COVID-19 means fewer condoms in Zimbabwe

People with HIV and AIDS are at particular risk from the shortage.

Family planning supplies and contraceptives are sold out or inaccessible as the Zimbabwean government continues to battle COVID-19.

“The lockdown has meant that community health workers like myself who have often had to distribute contraceptives like family planning pills and at times condoms, have had to stop operating and this means disaster in homes,” said Miriam Chandapiwa, a community healthcare worker based in the rural Mwenezi district in southern Zimbabwe.

With COVID-19 spreading and the lockdown in place, “family planning services are no more,” she said.

Zimbabwe’s women have become immediate victims to the increasing deficits of contraceptives like birth control pills amid the lockdown meant to combat COVID-19. (Jeffrey Moyo/Zenger News)

The lockdown began on March 30 in the midst of a worsening economic crisis, and was extended indefinitely on Saturday. Inflation hovers above 300%, the International Monetary Fund reported last year.

“This (lockdown) has exposed women to critical shortages of contraception drugs and sanitary wear,” said Moira Ngaru, chairperson of the Zimbabwe Women’s Bureau, a non-governmental organization established in 1978.

The Zimbabwean government provided more than 400,000 women with family planning services last year, but that care has stopped. For those able to access a pharmacy, contraceptives have sold out.

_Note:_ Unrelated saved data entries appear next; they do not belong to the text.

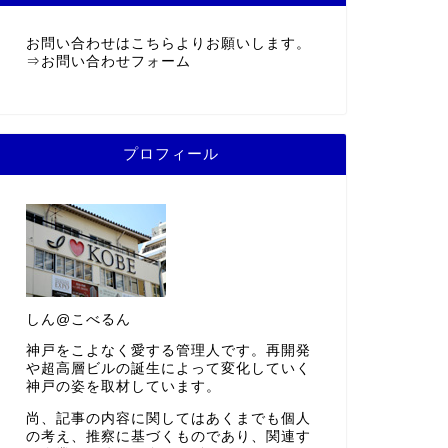
お問い合わせはこちらよりお願いします。
⇒
お問い合わせフォーム
プロフィール
しん@こべるん
神戸をこよなく愛する管理人です。再開発
や超高層ビルの誕生によって変化していく
神戸の姿を取材しています。
尚、記事の内容に関してはあくまでも個人
の考え、推察に基づくものであり、関連す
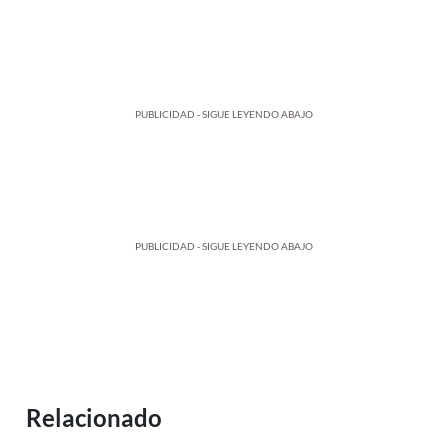
PUBLICIDAD - SIGUE LEYENDO ABAJO
PUBLICIDAD - SIGUE LEYENDO ABAJO
Relacionado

“Remember our borders with neighboring countries like Botswana and South Africa through which we bring our imported medical drugs, are closed. Hence the shortage of contraceptives,” said Trynos Vambire, a pharmacist based in Harare.

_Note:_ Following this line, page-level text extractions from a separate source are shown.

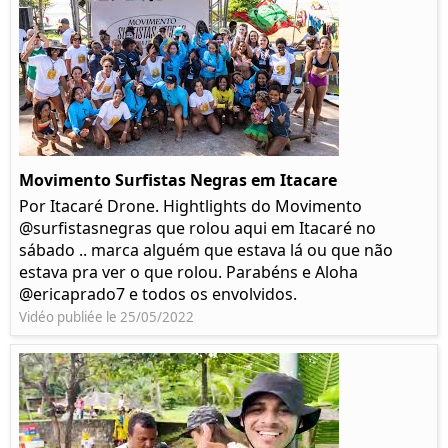
Movimento Surfistas Negras em Itacare
Por Itacaré Drone. Hightlights do Movimento
@surfistasnegras que rolou aqui em Itacaré no
sábado .. marca alguém que estava lá ou que não
estava pra ver o que rolou. Parabéns e Aloha
@ericaprado7 e todos os envolvidos.
Vidéo publiée le 25/05/2022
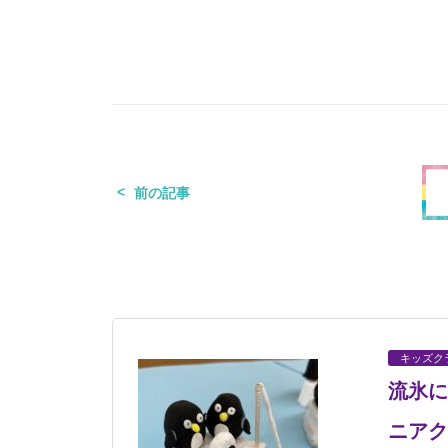
前の記事
キッズク
流氷に
ニアク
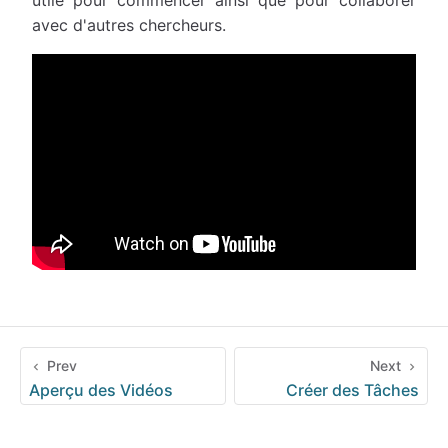
utile pour commencer ainsi que pour collaborer
avec d'autres chercheurs.
Prev
Next
Aperçu des Vidéos
Créer des Tâches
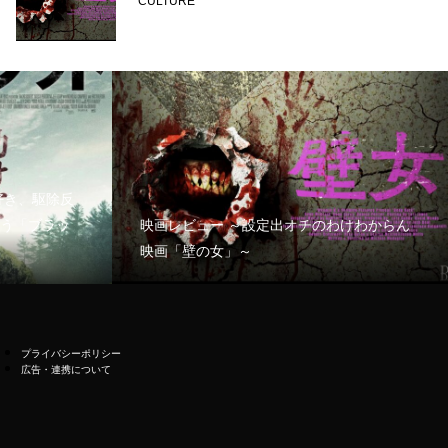
CULTURE
好き、駆除反
う「ブラッ
映画レビュー ～設定出オチのわけわからん
映画「壁の女」～
プライバシーポリシー
広告・連携について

Women’s rights activists in Zimbabwe are concerned about the deficits of contraceptives and the consequences.

“Men and women in their homes now can’t step out to purchase contraceptives, be they family planning pills or condoms, and this means a reversal of gains made in controlling population growth in the country and worse still reversal of yet more other gains made in fighting HIV and AIDS,” said Catherine Mukwapati, a Zimbabwean women’s rights defender.

Mukwapati, who is also director of the Youth Dialogue Action Network, a Zimbabwean civil society organization, said “the only alternative in terms of sourcing contraceptives during the lockdown is via the black market, which still many can’t reach because COVID-19 has kept people confined indoors.”

Living with HIV-AIDS, 45-year-old Phindiwe Zilawe and her husband said they have battled to find contraceptives like condoms since the beginning of the lockdown.

“Without condoms, it means we are forced to have unprotected sexual intercourse and therefore expose ourselves to HIV re-infections,” said Zilawe. The couple lives in Harare, the nation’s capital.

According to statistics from United Nations agency UNAIDS, Zimbabwe has an estimated 1.3 million people living with HIV.

“COVID-19 has presented one of the biggest headaches to people living with HIV who, without access to condoms, have to face more risks with the disease,” said HIV-AIDS activist Mevion Sigauke, a member of the Zimbabwe National Network of People Living with HIV.  This umbrella national network represents and coordinates the interests of regional networks and support groups of people living with HIV-AIDS.

For Zimbabweans looking for contraceptives to avoid pregnancy, the situation is bleak. Misheck Msipa, 37, has been leaving his home to find family planning pills for his 30-year old wife, Evelyn. The couple has three sets of twins and now she is pregnant again. Living in Kambuzuma, a high-density suburb of Harare, Misheck depends on menial, part-time jobs, which are not available during the lockdown.

“I’m stressed; my wife is equally stressed. Both of us are heavily worried because with no access to contraceptives, now my wife is pregnant and she has always given birth to twins before and my fear is that we may have twins again,” said Misheck.